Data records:
....................

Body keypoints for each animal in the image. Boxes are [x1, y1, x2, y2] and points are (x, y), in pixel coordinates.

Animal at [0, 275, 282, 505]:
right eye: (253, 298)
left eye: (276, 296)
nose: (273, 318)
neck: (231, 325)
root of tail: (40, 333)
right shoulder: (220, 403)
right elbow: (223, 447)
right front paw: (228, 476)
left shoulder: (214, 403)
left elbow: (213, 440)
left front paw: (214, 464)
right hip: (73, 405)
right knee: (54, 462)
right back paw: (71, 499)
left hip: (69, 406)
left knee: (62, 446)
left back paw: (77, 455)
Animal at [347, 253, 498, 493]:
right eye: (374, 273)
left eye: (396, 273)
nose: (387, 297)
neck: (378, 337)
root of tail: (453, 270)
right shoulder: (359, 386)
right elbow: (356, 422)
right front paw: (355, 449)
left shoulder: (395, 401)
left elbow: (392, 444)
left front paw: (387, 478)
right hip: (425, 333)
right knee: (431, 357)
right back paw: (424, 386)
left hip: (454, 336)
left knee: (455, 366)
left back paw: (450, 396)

....................

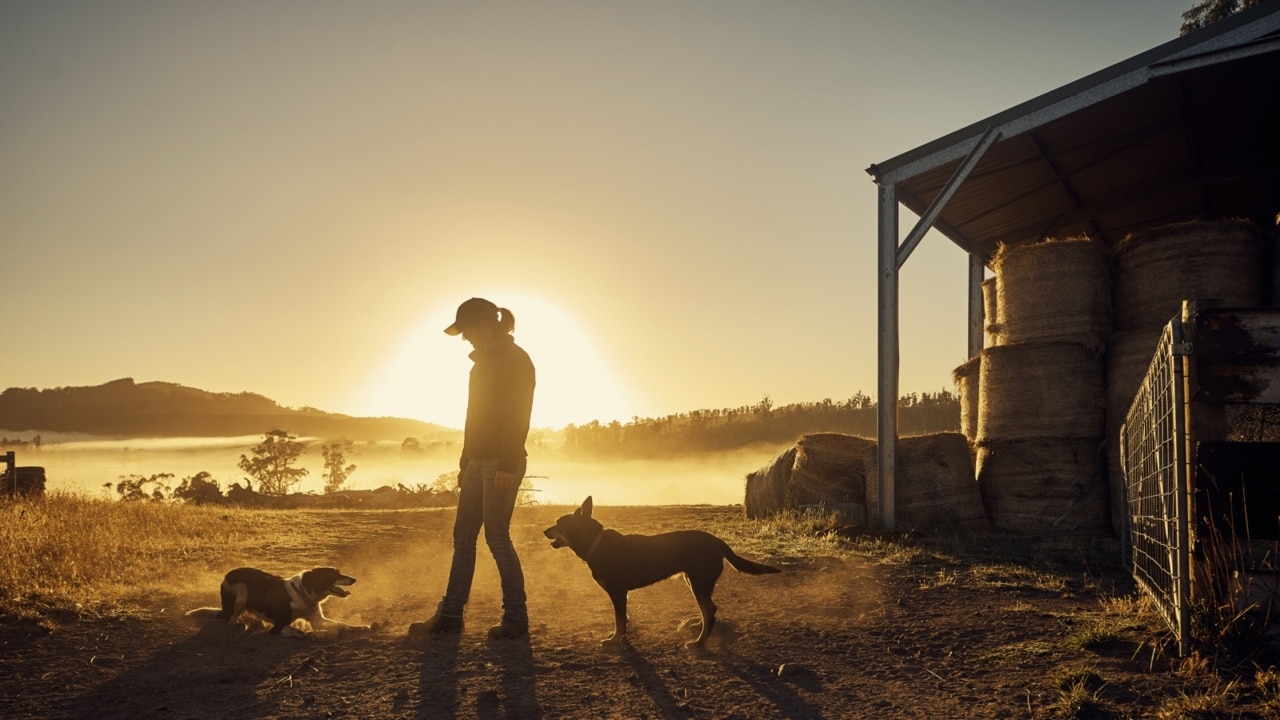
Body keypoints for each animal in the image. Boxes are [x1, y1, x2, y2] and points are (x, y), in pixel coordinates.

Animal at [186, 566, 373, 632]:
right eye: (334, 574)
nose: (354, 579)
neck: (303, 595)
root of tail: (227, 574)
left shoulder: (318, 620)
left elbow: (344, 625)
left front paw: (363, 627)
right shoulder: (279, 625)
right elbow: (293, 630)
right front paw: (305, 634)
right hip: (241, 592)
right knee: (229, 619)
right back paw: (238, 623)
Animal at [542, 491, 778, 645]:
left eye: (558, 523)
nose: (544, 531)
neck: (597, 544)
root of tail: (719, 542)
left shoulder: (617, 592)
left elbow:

....................

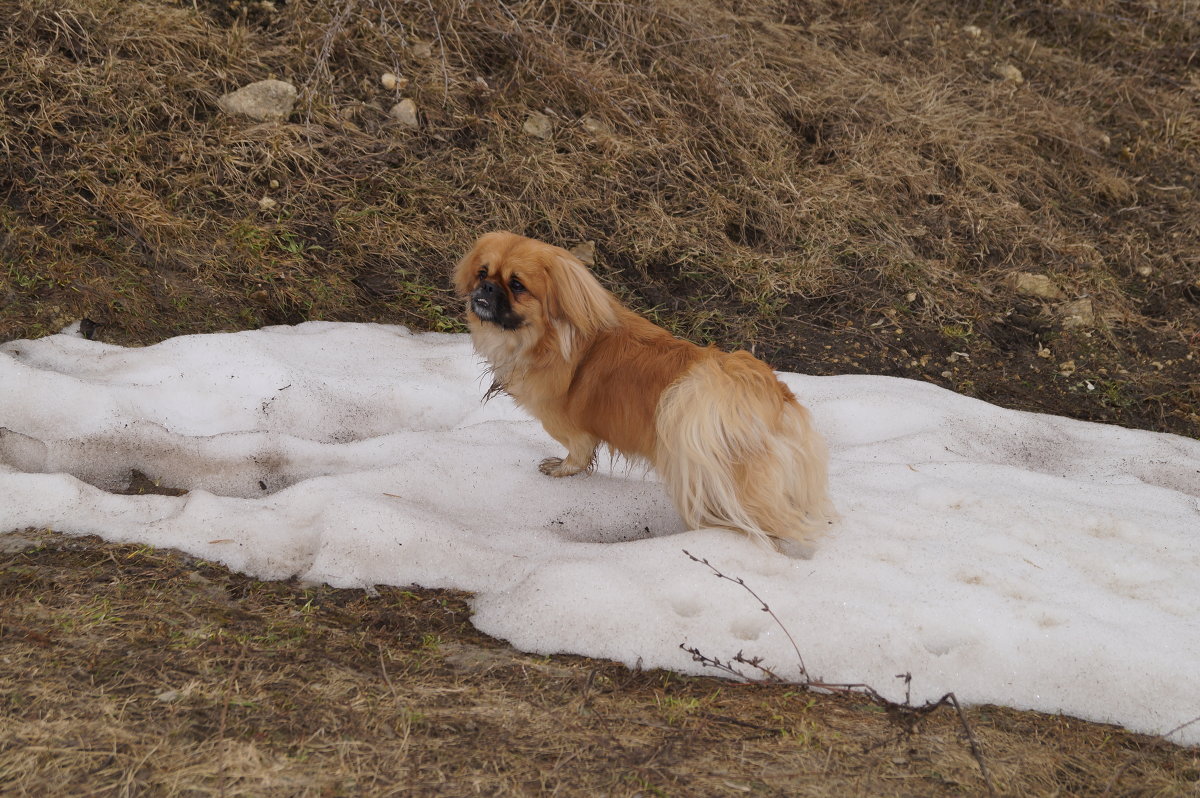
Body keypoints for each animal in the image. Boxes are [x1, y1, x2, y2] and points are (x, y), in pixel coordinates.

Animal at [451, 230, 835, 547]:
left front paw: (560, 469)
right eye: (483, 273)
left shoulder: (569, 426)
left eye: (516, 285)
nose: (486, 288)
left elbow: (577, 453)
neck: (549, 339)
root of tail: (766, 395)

....................

## ASSIGNED TASK
What is needed is the number of lines in the data that contain "root", given with nothing else.

## ANSWER BOX
5